Have you noticed that sometimes you (or me) or people around you get a little desperate sometimes when it comes to finding a spouse, girlfriend or boyfriend? So what if he’s divorced three times and living with his ex-mother-in-law? Or you don’t care if she has mountains of credit card debt and addiction to prescription painkillers.
You’re willing to look past those “flaws” in order to be in a relationship. What if you never meet anyone else? Maybe you’ll even be the person to turn his or her life around! (Although that never actually happens anywhere else but romantic comedies and novels.)
Last week the “Ask Pastor John” podcast with guest answer-guy Pastor Matt Chandler set my wheels to turning on this subject. (You can listen below.) Even though Christians know it’s not a good idea to date people without the same beliefs, we do it, anyway. Or we think because someone shows up at church on Sunday, they wholeheartedly endorse the same morals and values as we do.
A lot of the time we’re so certain that this is our very last chance for love that we abandon a lot of our “must haves” just to have someone. Suddenly the faith that we’ve lived (or tried to, anyway) is not so important. No matter that we’ve been to church every Sunday of our lives, gone on missions trips and retreats, and taught Sunday school.

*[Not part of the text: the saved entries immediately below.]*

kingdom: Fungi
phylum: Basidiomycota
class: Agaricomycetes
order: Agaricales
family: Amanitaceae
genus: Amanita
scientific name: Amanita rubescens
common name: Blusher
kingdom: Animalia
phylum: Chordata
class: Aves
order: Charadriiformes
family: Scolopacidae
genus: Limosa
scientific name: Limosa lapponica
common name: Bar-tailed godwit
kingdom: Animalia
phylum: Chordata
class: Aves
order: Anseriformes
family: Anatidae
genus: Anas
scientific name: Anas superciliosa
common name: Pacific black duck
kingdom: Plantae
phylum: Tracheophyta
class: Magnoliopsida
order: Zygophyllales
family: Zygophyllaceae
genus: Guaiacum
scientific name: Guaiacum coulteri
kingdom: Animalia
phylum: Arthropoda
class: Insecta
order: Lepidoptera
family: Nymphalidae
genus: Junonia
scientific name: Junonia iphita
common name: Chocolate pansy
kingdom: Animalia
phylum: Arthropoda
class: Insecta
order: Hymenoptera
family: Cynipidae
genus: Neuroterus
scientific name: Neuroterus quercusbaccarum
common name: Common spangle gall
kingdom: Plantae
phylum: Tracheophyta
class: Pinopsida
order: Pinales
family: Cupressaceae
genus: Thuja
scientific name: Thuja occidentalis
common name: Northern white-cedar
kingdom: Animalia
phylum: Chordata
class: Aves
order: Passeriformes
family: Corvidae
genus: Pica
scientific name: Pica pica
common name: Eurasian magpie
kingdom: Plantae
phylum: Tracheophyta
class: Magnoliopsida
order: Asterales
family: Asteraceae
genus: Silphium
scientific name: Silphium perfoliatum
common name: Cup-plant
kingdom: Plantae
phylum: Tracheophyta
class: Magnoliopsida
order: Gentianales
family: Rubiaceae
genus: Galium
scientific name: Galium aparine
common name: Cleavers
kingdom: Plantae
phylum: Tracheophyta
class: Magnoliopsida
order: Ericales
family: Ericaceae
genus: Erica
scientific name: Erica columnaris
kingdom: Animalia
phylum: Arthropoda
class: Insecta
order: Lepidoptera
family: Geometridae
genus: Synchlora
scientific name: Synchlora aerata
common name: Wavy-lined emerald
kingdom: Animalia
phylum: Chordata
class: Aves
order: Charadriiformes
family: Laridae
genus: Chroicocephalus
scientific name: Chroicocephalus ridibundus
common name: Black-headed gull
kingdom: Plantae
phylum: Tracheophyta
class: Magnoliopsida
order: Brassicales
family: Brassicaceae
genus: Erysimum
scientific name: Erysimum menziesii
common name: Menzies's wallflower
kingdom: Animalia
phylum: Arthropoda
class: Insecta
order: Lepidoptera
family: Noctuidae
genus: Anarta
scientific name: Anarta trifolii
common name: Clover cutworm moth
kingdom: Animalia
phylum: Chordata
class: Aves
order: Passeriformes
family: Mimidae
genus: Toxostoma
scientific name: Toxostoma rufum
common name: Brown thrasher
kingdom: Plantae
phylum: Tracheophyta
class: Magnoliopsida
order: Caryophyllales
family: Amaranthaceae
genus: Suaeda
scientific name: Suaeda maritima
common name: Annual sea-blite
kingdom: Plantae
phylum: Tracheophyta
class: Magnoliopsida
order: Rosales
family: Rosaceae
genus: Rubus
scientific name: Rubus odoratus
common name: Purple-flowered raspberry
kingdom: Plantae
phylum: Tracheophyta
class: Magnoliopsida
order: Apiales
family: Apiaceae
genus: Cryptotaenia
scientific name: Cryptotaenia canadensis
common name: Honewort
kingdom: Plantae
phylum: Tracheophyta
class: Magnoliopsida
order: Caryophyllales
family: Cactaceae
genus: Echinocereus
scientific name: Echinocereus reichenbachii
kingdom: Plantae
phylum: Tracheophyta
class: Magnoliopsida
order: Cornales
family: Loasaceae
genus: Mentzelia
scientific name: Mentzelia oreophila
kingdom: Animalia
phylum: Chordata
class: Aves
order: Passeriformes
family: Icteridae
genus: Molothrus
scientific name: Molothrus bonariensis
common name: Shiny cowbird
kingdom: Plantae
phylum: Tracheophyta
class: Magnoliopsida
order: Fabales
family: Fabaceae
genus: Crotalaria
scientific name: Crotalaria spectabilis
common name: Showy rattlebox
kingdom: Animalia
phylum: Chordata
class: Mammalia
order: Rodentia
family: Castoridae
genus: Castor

A guy/girl shows some interest and all that goes out the window.
It would be the same if I were to marry a veterinarian when I’m allergic to anything with fur. Of course, he’s going to want to have pets not to mention that he’d have to scrub down in a clean room every night before coming home so I wouldn’t break out in a rash. That wouldn’t be a very fulfilling life for either of us.
A moral Vegan wouldn’t likely be happy married to a butcher. A fortune 500 CEO wouldn’t be happy with a guy who lives in his parents’ basement. These are pretty major differences that would cause friction later on. So, why are we OK with marginalizing our love for Jesus to “just friends” status?
I think, first of all, we just don’t give ourselves enough credit. You absolutely deserve someone who is willing to be the best they can be for you. And that should include shared values and beliefs already in place. Trying to “convert” or persuade someone after the fact doesn’t count. Finding love shouldn’t be that hard. In the initial days you should just “click.”
Second, I think we’re being too impulsive or even lazy. A decent person is totally worth waiting for. Why in the world would you settle for someone who happens to be convenient? That’s not really fair to you or to them. I think that being a little more self-aware could pay off in the long run: If there are more problems than you have things in common, you can absolutely find someone else who would be a much better match.
Third, sometimes we think (incorrectly) that we can change people. Well, that never happens. People don’t change unless they want to and they don’t usually want to change if they’ve already won the prize (i.e. you.) This isn’t Beauty and the Beast (or any other fairy tale). This is real life and your “goody-two-shoes religious practice” is more likely to annoy the heck out of him/her after awhile than inspire a conversion. It’s much better to start off with someone already on the same wavelength.
Last, I think it’s a control thing. Maybe even a fear of unknown. We just want to choose who we end up with and the first person who doesn’t run screaming for the door will do. For those of us who love Jesus that also means we aren’t really willing to trust Him with our (love) lives. And that could really be the heart of the matter.
Do you have a habit of trying to make unsuitable partners “fit” into your life?